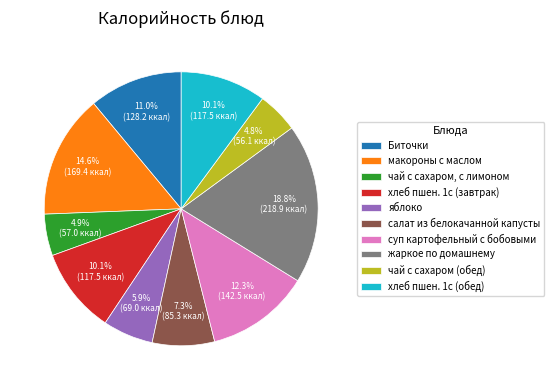

Is there any slice that represents more than half of the pie?

No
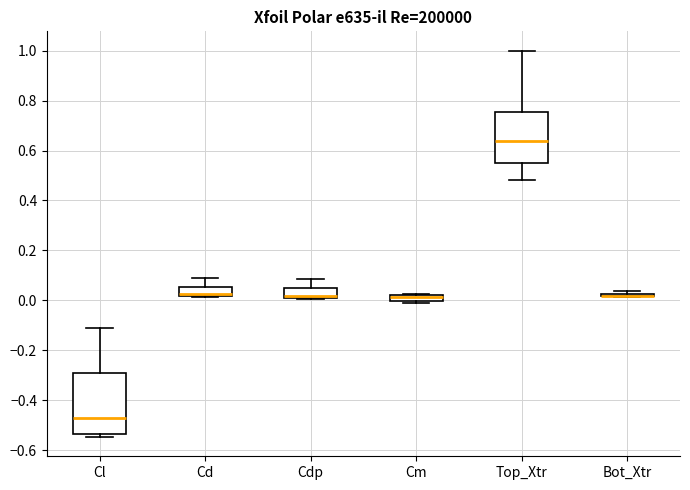

Where is the lower edge of the box for Cl on the y-axis? The values are not printed on the chart, so give them approximately, as read against the axis.

-0.54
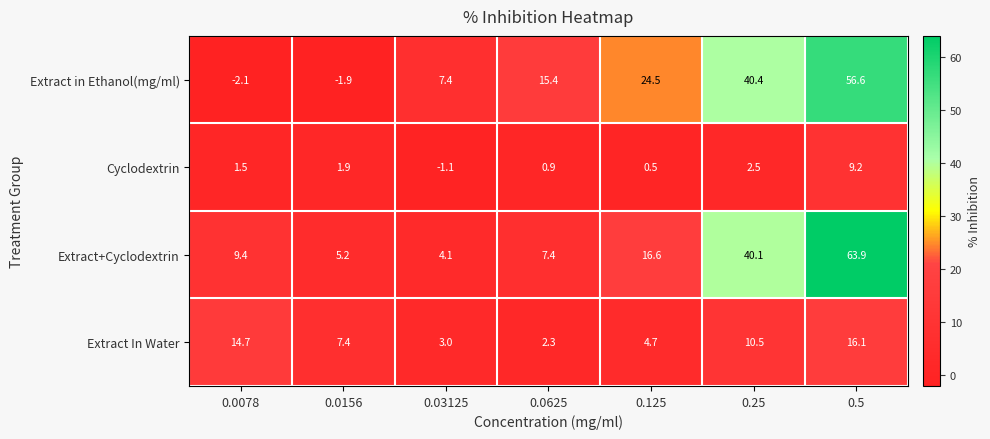

Reading left to right, list all the values displayed in this chart.

Extract in Ethanol(mg/ml): 0.0078=-2.1	0.0156=-1.9	0.03125=7.4	0.0625=15.4	0.125=24.5	0.25=40.4	0.5=56.6
Cyclodextrin: 0.0078=1.5	0.0156=1.9	0.03125=-1.1	0.0625=0.9	0.125=0.5	0.25=2.5	0.5=9.2
Extract+Cyclodextrin: 0.0078=9.4	0.0156=5.2	0.03125=4.1	0.0625=7.4	0.125=16.6	0.25=40.1	0.5=63.9
Extract In Water: 0.0078=14.7	0.0156=7.4	0.03125=3.0	0.0625=2.3	0.125=4.7	0.25=10.5	0.5=16.1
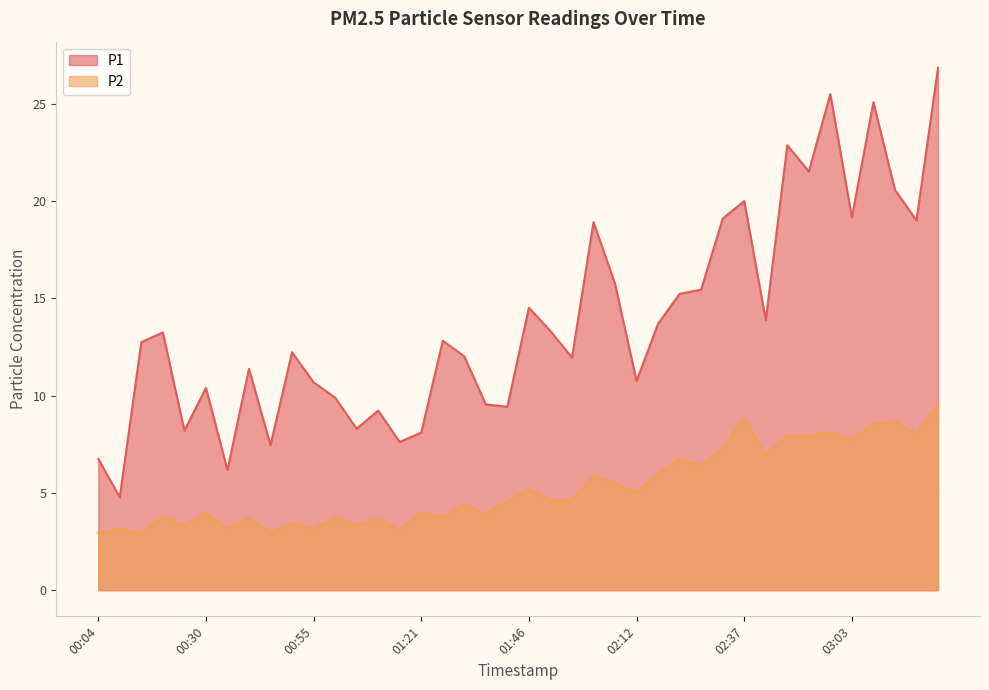

What is the smallest value displayed?

2.9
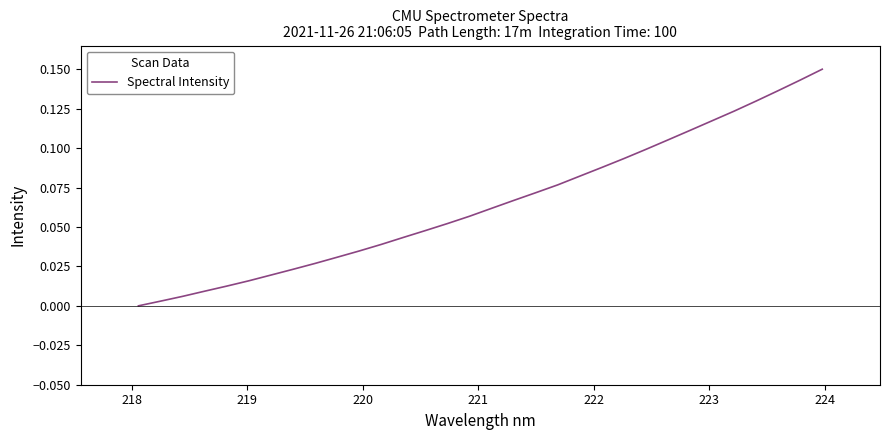

Does the chart display data point markers on the line(s)?

No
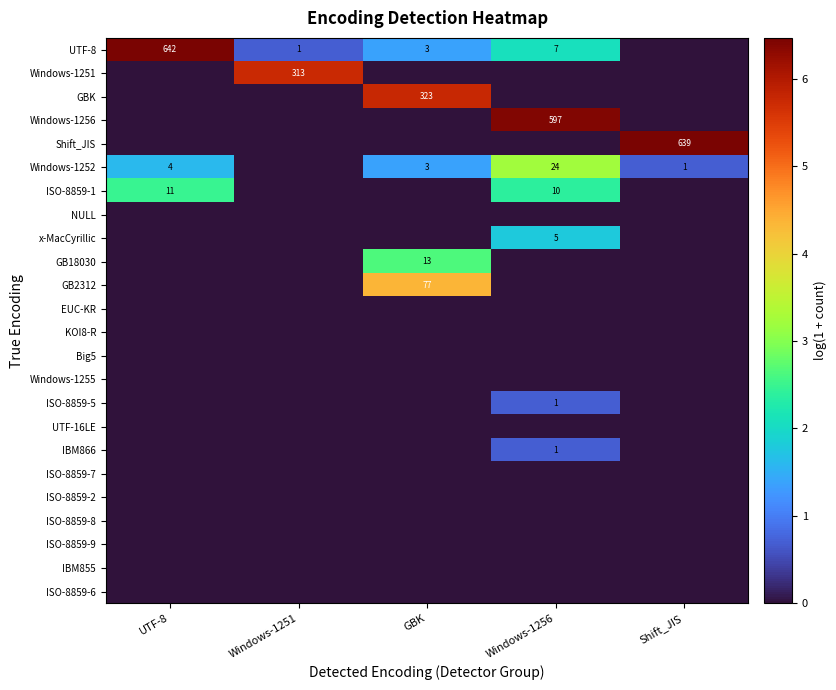

The x-MacCyrillic series shows 2 at Windows-1256. True or false?

False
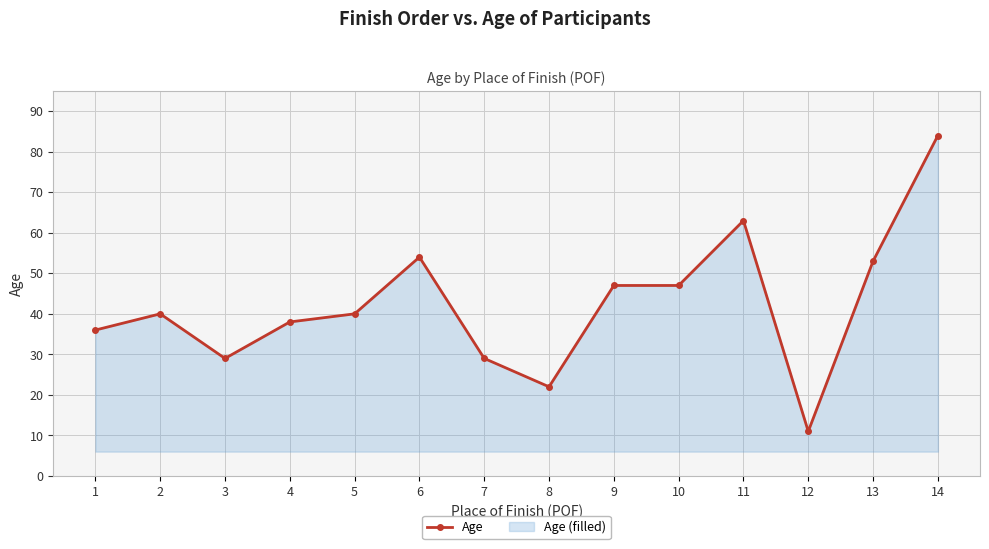

Reading left to right, transcribe all the data shown in this chart.

36	40	29	38	40	54	29	22	47	47	63	11	53	84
------------------------------------------------------------
▶ Work task
Copy all of the data above word for word, without the pictures.

▶ Answer section
Is there any slice that represents more than half of the pie?

No

Where is the lower edge of the box for Cl on the y-axis? The values are not printed on the chart, so give them approximately, as read against the axis.

-0.54

Reading left to right, list all the values displayed in this chart.

Extract in Ethanol(mg/ml): 0.0078=-2.1	0.0156=-1.9	0.03125=7.4	0.0625=15.4	0.125=24.5	0.25=40.4	0.5=56.6
Cyclodextrin: 0.0078=1.5	0.0156=1.9	0.03125=-1.1	0.0625=0.9	0.125=0.5	0.25=2.5	0.5=9.2
Extract+Cyclodextrin: 0.0078=9.4	0.0156=5.2	0.03125=4.1	0.0625=7.4	0.125=16.6	0.25=40.1	0.5=63.9
Extract In Water: 0.0078=14.7	0.0156=7.4	0.03125=3.0	0.0625=2.3	0.125=4.7	0.25=10.5	0.5=16.1

What is the smallest value displayed?

2.9

Does the chart display data point markers on the line(s)?

No

The x-MacCyrillic series shows 2 at Windows-1256. True or false?

False

Reading left to right, transcribe all the data shown in this chart.

36	40	29	38	40	54	29	22	47	47	63	11	53	84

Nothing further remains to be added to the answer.